Furthermore, we investigated if DCN captures disease drug treatment information. Similar method was used to compute shared drugs in each disease comorbidity cluster, we used disease-drug network to obtain shared drugs between two diseases. Compared with random networks, shared drugs in each cluster are also significantly higher (Table 5). Taken together, these correlation analyses demonstrate that our disease comorbidity network essentially captures disease-disease relationship.

Table 5 Statistics for shared drugs of disease comorbidity network

Disease comorbidity network reveals interesting disease associations/comorbidities - a case study

To demonstrate that DCN can be used for discovering novel disease relationship, we use asthma as an example. Asthma is a common long-term inflammatory disease of the airways of the lungs. Asthma is still an incurable disease. Main purpose of current medical treatments is to control symptoms. Many comorbidities of asthma have been observed, such as hay fever, allergy, obesity, sleep apnea, anxiety, depression, chest pain and cough, which makes asthma more difficult to control. Nevertheless, some diseases, such as hypertension and cardiovascular disease, shows association with asthma, but is still in controversial [3638]. Therefore, understanding comorbidities of asthma is important for disease management and underlying biology.

We used random walk with restart to find diseases that are associated with asthma. Asthma was used as the seed and we ranked the other diseases in DCN, which represents the probabilities of each disease can be reached. We expected that comorbidities of asthma should rank high since they generally share common genetics. We can see that all of them rank in top 7% except obesity (Table 6), which further demonstrated the robust and usefulness of our network. Interestingly, hypertension and cardiovascular diseases, including atrial fibrillation, cardiac failure and stroke, also ranked very high (Table 6), suggesting that they might be also closely related to asthma. Indeed, two recent studies supports our observation. One is a large sleep cohort study that demonstrated that late-onset asthma significantly increases cardiovascular diseases [39]. Another is a case-control study from Kaiser Permanente database that established hypertension is a comorbidity of asthma [40]. These evidences strongly demonstrate that our disease comorbidity network is able to reliably capture disease-disease relationship and have great potential to reveal novel disease relationships.

Table 6 Ranks of asthma associated diseases from disease comorbidity network

Discussion

We constructed a disease comorbidity network by association rule mining of large-scale post market surveillance database. This network is able to accurately capture disease comorbidities of literature reported and well correlated with disease semantic similarity, disease genetics and drug treatments. More interestingly, it can also discover associated diseases in debate due to inconsistent reports in literature, which can be explained by large-scale of FAERS dataset. All these properties of DCN indicate that it has a great potential to be used in disease genetics prediction and drug discovery. We note that the way FAERS data is collected may bias the network as compared to the general population. Further evaluation of these biases will be required in subsequent work.
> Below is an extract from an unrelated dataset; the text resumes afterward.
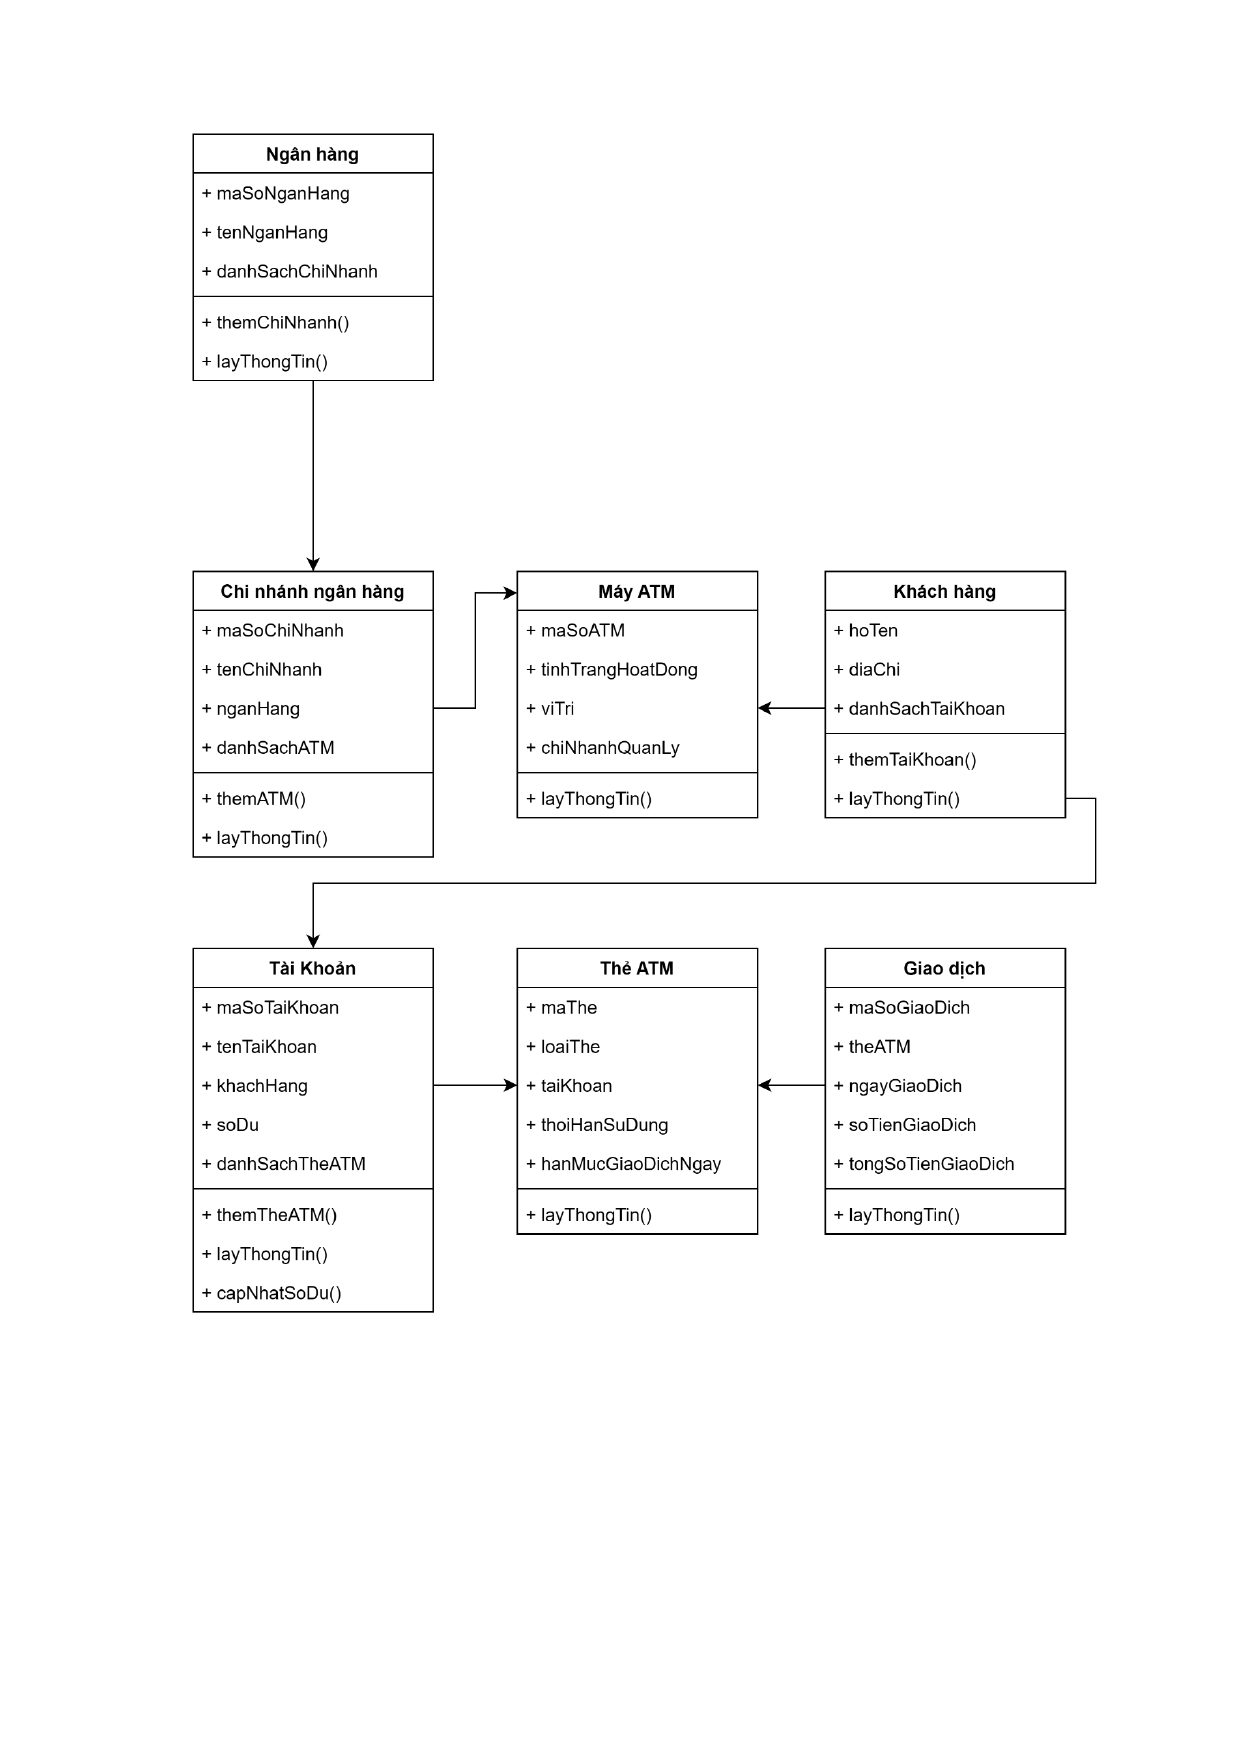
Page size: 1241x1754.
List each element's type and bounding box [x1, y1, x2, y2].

picture [177, 118, 1123, 1332]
Previously, we also constructed a disease manifestation network (DMN) based on UMLS [7], which has been successfully used for disease gene prediction and drug discovery [17]. In addition, other disease-disease network based on electronic health record [14] and Medicare [12] are also available. Different data sources contain redundant and complementary information about disease relationship. We prospect that integration of these data sources may provide more power in disease gene discovery and drug repurposing.

Conclusions

We built a comprehensive disease comorbidity network from FAERS using association rule mining. This network not only effectively retrieves known comorbidities of given disease, but is capable to reveal new disease-disease associations. Additionally, correlation analysis also shows that it reflects inherent disease relationships. This work provides a new source for study of disease genetics and drug discovery.